Search This Blog

Tuesday, March 8, 2011

Low Cal Slut

   
Let’s compare TV commercial styles, keeping in mind that generalizations are hard to make – and that if they apply more than 25% of the time, you’re doing really well!

I’m going to break this review into two parts --  two posts.

The first CM is for Asaha Slut…er….Asahi “Slat” (pronounced “slut”) in Japanese, a low calorie canned cocktail aimed at young women.

It’s “typical” insofar as :

a.)    It is very short
b.)    It uses a popular “talent” for “face” value
c.)     There is no dramatic action – no  “story”
d.)    It has limited (if any) intellectual content.
e.)    It is designed around a single image
f.)     The voiceover is excited, a little high pitched,  a kind of rah-rah banzai announcer thing .

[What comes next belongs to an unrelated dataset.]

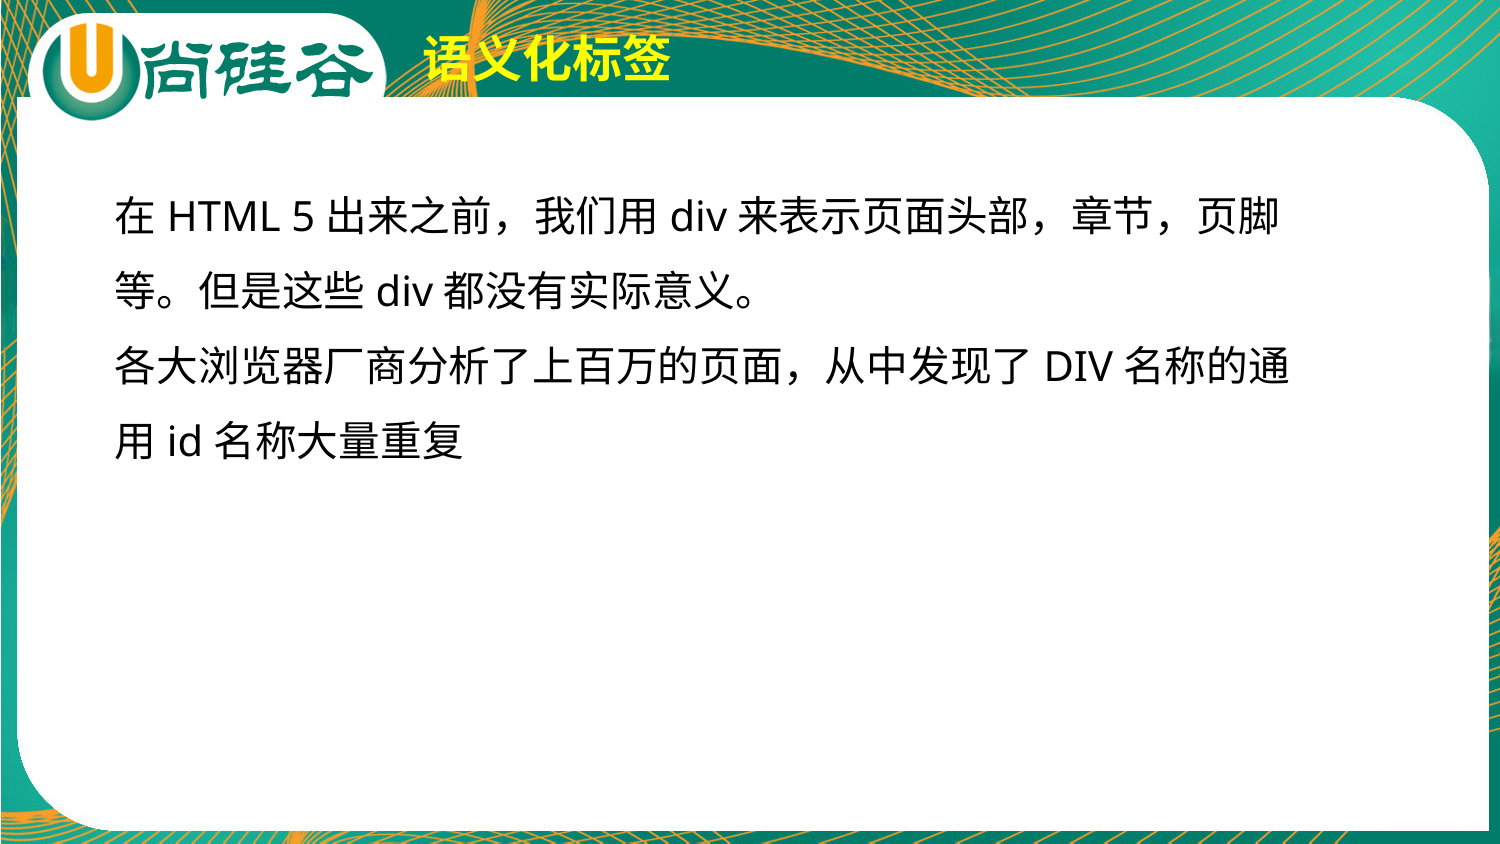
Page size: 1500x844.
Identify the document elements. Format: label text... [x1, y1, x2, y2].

text_box 在HTML 5出来之前，我们用div来表示页面头部，章节，页脚等。但是这些div都没有实际意义。 各大浏览器厂商分析了上百万的页面，从中发现了DIV名称的通用id名称大量重复 [100, 157, 1306, 473]
text_box 语义化标签 [407, 20, 1412, 95]
picture [0, 0, 1500, 844]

Our second CM is the one we downloaded earlier.

a)      It is a big longer
b)      It does not uses a celebrity for “face value”
c)       It has dramatic action – a “story” (or stories)
d)      There is a theme, a  clear concept, a “twist”
e)      It is designed around a single concept with multiple images
f)       The voice over is familiar, natural, persuasive
g)      It’s funny.

We’ll deal with this one in our second post -- next time.

Now –  the “Slut” CM – which to many Westerners will look like a waste of money as far as persuading any budding ...uh....slattern to buy the product.   

It’s easy to dismiss both the product and the advertising at one go – and Japanese branding and marketing in general.  Keep in mind that Americans are always so savvy .  There are lots and lots of really bad TV commercials in the US.  And branding?  Think of Holiday Inn’s logo “Think again” (I definitely will!) or the Hilton’s “Travel takes you places”  (Duhhh….).

But I digress.

This Slut CM actually works.

It’s going to catch the eye, if not the ear,  of many young Japanese women who spend a lot of time not only looking the mirror but obsessing about beautiful “talento” with perfect makeup. And it makes a simple association between beauty and health   – beautiful girl “mirrored”, that is times two -- and the grapefruit juice in the chuhai  and low calories.  Want to be “in”?  Drink Slut/Slat. Want to be beautiful?  Drink Slut/Slat.
 
Who wants to be “in”?  Everybody.  Who wants to be beautiful? . Everybody.

Who wants applause --as with the dreadful voice-over?  Everybody.

Keep in mind that TV CM are “low attention” vehicles.  We generally don’t want to “think” about them --  they're a necessary evil although they provide time to go to the fridge.

The Japanese strategy is to keep CM short (less expensive anyway) and “embed” an emotive or performative image in the consumer’s mind before she/he notices it.  Hit and run.

OK… the messages are minimalist. Take a look at your Facebook page.  What are people mostly talking about?  Simple, day to day to stuff.    The philosopher Heidigger once wrote  -- with disdain – that the second fall of man is the quotidian.  Of course, he was right – but he also wasn’t happy.